══ Record extracts ══

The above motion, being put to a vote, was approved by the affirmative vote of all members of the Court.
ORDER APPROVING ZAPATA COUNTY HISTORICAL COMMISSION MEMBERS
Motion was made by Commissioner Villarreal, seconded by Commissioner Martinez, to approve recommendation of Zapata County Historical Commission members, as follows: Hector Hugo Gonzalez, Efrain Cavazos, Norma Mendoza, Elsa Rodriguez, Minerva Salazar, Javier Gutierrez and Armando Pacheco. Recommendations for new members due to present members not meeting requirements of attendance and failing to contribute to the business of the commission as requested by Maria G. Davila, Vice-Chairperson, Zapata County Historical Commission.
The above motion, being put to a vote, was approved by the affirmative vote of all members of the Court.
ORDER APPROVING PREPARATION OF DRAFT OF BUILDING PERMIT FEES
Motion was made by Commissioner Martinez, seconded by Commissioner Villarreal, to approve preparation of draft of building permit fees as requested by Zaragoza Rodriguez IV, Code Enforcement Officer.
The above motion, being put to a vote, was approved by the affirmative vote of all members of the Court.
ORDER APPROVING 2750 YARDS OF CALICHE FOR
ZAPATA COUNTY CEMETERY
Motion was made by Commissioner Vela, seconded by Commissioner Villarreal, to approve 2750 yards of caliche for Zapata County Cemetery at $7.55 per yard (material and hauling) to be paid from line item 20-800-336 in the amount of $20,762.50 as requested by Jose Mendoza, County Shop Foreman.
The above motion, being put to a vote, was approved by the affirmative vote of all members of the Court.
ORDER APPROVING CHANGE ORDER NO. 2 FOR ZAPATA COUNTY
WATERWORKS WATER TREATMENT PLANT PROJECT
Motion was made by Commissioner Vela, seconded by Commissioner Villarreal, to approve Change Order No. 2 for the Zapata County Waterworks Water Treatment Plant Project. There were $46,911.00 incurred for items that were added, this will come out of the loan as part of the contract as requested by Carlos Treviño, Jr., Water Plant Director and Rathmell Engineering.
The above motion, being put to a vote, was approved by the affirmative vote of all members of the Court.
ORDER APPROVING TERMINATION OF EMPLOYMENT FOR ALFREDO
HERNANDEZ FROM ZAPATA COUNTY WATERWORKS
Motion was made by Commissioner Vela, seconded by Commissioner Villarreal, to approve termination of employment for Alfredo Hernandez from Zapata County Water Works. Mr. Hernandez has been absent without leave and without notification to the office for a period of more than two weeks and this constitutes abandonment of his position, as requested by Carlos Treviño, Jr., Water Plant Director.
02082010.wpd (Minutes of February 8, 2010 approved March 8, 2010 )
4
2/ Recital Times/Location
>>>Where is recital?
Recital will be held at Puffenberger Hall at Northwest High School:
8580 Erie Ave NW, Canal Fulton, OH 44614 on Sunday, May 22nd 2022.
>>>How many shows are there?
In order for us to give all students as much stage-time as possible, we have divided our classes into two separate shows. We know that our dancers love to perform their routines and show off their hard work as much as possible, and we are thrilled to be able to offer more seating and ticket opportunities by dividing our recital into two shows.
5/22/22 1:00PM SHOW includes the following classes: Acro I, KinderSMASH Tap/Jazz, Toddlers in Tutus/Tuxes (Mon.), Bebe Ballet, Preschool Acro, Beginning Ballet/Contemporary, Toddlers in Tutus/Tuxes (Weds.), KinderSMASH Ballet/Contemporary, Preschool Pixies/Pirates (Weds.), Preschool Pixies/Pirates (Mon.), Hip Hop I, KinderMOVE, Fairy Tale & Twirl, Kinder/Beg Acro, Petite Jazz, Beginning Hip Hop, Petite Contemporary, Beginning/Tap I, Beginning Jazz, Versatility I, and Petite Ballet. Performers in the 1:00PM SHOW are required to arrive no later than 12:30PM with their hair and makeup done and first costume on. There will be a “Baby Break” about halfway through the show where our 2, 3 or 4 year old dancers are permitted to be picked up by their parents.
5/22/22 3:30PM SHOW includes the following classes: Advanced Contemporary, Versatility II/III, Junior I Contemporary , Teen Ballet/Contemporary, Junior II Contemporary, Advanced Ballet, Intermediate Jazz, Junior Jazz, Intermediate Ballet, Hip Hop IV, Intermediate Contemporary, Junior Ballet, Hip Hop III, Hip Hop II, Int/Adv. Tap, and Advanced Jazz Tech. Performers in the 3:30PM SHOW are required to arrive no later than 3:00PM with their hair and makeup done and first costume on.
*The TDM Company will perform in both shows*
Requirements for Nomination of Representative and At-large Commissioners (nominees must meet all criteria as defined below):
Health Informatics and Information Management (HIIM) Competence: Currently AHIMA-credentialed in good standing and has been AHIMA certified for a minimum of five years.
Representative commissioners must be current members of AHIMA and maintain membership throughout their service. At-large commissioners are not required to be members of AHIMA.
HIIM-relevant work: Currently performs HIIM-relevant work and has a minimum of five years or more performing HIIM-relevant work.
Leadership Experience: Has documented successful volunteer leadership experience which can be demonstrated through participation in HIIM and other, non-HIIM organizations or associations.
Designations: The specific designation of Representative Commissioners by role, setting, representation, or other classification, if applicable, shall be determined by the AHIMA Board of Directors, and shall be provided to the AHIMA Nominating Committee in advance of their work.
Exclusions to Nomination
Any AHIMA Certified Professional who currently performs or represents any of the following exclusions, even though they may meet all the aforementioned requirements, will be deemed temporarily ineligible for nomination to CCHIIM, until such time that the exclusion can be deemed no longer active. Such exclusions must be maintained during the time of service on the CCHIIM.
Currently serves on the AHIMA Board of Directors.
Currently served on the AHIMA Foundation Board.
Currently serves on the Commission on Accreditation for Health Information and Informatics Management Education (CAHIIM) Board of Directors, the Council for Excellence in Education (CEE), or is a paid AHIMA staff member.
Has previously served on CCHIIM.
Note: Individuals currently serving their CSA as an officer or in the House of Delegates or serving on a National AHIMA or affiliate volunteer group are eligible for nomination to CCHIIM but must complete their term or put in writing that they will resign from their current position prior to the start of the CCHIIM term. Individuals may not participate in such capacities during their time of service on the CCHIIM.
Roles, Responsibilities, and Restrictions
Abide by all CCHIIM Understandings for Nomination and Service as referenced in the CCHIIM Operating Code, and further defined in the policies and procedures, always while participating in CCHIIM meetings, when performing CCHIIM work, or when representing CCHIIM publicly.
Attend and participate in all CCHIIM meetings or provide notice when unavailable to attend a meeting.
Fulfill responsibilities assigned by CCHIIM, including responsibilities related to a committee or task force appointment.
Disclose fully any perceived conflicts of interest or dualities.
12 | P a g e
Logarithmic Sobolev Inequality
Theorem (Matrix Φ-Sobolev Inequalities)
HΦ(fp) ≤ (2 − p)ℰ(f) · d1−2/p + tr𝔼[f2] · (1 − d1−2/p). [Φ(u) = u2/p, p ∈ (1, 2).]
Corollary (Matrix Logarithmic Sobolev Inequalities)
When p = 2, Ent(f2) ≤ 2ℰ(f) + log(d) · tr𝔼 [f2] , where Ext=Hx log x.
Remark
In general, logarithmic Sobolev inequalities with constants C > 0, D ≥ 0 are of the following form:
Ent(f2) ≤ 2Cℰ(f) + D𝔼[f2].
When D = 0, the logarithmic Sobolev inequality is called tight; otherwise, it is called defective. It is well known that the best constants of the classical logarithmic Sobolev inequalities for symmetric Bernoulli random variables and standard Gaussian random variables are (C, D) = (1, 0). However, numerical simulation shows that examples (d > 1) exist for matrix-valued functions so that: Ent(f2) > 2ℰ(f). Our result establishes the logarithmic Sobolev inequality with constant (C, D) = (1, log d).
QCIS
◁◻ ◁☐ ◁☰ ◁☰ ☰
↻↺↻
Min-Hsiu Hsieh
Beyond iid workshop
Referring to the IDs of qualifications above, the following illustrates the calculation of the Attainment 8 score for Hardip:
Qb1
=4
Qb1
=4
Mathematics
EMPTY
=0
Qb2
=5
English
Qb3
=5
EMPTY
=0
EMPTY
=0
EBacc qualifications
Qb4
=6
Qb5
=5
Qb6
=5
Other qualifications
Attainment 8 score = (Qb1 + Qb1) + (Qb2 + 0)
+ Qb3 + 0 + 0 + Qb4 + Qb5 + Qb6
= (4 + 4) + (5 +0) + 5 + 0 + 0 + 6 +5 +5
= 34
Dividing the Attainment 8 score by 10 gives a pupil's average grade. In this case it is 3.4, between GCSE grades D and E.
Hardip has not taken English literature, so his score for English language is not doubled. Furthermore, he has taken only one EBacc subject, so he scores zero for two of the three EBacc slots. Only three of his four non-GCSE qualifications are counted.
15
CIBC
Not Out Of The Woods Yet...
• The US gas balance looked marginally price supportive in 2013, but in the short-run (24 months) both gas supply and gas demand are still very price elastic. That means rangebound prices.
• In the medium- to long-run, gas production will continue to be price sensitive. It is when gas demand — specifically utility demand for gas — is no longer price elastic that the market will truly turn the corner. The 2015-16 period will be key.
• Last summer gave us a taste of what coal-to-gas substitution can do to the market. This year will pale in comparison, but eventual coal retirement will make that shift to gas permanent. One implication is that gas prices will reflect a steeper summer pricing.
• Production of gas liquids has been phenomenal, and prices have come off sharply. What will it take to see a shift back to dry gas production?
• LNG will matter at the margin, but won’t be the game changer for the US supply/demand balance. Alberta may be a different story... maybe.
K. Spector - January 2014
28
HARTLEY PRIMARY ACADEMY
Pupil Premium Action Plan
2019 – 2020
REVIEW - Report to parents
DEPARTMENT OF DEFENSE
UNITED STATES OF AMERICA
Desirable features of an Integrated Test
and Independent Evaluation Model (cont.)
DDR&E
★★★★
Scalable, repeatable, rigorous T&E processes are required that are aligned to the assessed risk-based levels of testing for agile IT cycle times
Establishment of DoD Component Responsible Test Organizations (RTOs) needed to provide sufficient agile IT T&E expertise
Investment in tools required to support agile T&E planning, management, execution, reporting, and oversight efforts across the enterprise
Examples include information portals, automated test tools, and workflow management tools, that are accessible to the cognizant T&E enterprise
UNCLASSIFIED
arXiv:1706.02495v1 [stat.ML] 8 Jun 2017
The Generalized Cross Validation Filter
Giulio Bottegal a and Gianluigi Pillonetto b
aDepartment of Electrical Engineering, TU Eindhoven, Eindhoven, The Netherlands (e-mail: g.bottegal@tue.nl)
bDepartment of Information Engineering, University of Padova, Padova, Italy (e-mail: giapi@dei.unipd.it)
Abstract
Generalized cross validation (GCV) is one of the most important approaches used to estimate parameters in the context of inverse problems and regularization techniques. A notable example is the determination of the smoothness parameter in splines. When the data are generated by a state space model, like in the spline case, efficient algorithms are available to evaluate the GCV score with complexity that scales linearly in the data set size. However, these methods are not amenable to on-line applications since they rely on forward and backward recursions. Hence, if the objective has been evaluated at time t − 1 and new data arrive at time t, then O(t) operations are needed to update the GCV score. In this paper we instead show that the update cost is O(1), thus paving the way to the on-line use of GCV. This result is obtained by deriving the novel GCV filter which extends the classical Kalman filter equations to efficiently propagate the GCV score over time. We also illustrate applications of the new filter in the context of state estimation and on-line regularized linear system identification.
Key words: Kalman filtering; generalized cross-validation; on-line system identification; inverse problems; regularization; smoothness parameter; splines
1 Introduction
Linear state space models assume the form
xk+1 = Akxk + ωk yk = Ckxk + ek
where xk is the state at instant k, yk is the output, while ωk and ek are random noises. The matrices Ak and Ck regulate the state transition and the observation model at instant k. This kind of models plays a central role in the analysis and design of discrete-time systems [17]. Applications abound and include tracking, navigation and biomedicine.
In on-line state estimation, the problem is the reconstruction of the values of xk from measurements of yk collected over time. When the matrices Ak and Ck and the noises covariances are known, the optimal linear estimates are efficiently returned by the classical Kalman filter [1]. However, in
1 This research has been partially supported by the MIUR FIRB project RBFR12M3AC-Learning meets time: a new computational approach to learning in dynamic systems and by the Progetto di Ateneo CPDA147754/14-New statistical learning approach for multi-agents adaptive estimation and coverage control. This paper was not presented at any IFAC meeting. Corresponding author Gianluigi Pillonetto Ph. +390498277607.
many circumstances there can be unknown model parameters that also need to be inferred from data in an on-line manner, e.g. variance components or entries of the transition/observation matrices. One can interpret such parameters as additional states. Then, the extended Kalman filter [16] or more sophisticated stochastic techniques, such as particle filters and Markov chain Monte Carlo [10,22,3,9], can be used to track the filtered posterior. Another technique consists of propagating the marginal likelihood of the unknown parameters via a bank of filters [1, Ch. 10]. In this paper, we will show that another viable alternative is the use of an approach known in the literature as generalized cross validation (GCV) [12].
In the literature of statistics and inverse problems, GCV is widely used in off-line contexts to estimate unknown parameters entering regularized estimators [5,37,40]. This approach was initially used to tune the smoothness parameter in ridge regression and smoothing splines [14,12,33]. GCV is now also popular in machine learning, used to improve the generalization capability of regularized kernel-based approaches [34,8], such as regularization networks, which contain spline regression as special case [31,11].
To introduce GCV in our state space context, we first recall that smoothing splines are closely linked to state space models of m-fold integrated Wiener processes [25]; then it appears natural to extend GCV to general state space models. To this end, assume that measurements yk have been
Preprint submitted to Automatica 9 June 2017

═══

### The problem
Give the number of lines that hold the word "Hardip" in these records, with nothing added.

### Solution for this problem
2